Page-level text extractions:
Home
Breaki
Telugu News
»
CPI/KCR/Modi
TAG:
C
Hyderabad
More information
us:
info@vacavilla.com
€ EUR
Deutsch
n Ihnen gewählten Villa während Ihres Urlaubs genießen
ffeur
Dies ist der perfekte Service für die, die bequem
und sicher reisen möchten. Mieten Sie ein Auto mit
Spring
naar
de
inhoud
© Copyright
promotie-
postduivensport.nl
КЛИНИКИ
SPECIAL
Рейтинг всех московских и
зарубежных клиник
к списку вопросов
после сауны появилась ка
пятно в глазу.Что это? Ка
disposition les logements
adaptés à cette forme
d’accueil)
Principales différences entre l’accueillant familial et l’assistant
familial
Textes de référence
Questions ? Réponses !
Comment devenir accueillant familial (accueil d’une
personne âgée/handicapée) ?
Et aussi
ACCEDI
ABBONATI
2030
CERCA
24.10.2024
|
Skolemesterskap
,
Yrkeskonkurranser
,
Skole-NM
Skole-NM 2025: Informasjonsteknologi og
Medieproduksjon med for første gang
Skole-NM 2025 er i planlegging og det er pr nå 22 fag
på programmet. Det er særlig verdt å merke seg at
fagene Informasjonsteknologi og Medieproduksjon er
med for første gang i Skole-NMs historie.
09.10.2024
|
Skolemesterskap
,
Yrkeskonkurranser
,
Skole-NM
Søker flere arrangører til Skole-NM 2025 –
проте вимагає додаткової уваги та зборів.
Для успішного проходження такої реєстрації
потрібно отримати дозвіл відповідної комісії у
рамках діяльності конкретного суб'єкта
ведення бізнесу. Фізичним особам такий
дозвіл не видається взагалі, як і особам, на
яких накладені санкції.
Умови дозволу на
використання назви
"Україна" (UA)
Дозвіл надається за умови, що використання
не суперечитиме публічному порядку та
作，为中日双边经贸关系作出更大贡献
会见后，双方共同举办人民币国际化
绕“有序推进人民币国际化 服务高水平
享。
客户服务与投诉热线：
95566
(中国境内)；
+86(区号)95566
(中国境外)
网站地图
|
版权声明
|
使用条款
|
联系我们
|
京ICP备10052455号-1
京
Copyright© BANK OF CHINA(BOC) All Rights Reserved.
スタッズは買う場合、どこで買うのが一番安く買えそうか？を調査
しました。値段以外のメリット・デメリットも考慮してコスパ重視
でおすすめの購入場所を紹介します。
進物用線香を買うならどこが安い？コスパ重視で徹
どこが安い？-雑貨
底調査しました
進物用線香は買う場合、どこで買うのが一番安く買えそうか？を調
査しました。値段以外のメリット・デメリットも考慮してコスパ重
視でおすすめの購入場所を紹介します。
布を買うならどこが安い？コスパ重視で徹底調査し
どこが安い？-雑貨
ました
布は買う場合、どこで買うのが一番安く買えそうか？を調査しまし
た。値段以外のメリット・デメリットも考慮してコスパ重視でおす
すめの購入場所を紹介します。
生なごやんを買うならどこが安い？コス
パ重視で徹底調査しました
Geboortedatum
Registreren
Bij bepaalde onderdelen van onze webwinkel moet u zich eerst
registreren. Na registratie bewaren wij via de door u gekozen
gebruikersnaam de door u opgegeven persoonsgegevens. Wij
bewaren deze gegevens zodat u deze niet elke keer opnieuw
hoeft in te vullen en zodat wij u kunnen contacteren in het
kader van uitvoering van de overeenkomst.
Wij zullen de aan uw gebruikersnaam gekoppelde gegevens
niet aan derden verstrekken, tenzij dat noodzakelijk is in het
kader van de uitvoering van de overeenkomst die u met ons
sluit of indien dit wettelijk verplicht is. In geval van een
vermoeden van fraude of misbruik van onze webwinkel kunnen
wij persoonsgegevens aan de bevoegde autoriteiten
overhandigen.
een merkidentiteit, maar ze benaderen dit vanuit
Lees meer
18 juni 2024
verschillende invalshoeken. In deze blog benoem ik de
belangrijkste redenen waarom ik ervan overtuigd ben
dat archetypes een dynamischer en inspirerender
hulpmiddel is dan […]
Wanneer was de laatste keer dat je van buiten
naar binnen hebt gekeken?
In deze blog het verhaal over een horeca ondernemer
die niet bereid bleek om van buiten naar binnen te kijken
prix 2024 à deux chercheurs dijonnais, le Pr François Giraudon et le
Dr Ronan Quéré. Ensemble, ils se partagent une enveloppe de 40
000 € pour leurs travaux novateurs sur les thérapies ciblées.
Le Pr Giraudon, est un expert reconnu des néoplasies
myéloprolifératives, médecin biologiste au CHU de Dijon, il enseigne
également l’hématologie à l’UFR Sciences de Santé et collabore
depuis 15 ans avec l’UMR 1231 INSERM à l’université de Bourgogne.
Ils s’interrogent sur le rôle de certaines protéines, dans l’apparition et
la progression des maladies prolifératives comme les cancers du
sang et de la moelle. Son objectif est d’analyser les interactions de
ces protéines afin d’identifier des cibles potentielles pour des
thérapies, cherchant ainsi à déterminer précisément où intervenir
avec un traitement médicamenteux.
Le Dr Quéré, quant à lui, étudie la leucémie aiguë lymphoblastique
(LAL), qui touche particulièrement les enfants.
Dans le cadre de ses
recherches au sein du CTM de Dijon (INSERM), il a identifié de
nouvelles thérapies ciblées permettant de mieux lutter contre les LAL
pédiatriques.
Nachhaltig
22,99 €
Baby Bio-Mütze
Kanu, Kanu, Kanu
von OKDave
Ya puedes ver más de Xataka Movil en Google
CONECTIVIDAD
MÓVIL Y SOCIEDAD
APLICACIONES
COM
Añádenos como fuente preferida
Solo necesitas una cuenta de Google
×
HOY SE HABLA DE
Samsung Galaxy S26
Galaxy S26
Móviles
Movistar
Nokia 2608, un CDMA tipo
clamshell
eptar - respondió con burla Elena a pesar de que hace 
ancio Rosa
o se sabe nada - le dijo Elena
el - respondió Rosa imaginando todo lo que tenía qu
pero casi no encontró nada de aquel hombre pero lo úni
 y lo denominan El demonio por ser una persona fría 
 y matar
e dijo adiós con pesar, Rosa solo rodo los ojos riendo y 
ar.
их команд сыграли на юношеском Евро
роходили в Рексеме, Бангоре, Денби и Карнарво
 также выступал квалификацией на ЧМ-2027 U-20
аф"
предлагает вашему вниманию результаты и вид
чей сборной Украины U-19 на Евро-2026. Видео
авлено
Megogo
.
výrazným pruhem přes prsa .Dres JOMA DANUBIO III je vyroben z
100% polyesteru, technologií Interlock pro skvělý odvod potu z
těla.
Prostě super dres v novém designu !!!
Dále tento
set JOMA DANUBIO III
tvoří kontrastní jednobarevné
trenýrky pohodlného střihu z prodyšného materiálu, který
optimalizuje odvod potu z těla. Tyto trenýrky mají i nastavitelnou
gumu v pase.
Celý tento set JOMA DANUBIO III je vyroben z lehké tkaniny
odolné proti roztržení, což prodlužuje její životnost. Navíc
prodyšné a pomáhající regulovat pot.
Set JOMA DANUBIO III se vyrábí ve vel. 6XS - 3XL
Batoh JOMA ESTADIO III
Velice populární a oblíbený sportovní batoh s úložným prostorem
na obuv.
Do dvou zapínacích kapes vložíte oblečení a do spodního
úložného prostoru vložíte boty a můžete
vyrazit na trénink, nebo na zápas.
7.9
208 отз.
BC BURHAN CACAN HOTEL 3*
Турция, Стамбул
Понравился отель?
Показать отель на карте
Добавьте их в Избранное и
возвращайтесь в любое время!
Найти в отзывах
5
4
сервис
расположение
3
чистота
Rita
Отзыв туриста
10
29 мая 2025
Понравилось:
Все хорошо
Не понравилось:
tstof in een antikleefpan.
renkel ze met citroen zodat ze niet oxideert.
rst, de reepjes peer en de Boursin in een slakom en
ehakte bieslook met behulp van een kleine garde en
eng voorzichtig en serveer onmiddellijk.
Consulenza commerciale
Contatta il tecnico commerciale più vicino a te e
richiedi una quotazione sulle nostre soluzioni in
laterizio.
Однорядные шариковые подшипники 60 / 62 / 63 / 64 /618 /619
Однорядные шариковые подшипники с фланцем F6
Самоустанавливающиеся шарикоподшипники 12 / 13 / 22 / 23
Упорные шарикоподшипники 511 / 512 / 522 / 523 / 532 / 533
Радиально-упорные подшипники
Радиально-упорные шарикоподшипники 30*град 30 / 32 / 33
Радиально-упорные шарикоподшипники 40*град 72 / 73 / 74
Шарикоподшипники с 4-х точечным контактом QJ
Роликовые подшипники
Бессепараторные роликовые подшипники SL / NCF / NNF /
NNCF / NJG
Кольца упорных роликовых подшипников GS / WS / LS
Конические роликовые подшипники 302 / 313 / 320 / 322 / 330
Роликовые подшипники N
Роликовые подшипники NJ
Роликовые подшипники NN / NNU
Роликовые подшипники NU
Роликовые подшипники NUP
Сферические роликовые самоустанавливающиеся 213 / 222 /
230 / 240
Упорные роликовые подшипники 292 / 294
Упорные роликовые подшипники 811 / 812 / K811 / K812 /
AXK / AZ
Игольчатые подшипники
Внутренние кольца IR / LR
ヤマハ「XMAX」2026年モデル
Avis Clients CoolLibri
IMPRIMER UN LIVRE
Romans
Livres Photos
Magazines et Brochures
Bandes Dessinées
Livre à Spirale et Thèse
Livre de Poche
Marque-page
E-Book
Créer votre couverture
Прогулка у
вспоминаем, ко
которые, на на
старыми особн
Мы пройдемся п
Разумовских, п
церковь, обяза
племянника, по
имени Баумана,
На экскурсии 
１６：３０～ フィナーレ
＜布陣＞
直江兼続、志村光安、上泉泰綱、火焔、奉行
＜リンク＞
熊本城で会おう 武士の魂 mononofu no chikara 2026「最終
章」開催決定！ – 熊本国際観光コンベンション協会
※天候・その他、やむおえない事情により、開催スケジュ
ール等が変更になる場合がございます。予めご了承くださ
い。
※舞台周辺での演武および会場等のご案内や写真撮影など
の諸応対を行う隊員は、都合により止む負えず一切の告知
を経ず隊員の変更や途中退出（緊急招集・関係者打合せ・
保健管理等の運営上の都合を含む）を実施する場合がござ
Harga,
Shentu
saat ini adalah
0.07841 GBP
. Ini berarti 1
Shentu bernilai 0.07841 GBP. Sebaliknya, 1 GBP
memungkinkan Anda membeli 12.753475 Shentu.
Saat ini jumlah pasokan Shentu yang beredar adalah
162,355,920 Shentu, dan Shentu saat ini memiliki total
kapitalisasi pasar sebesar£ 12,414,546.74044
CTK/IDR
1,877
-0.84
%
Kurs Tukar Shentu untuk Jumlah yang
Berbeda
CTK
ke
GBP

* [EXERCISE DESCRIPTION] When you reach the line holding "Telugu News" in the records above, begin reproducing exactly, stop after the line holding "Dies ist der", and output nothing else.

* [RESULT OF THIS TASK]
Telugu News
»
CPI/KCR/Modi
TAG:
C
Hyderabad
More information
us:
info@vacavilla.com
€ EUR
Deutsch
n Ihnen gewählten Villa während Ihres Urlaubs genießen
ffeur
Dies ist der perfekte Service für die, die bequem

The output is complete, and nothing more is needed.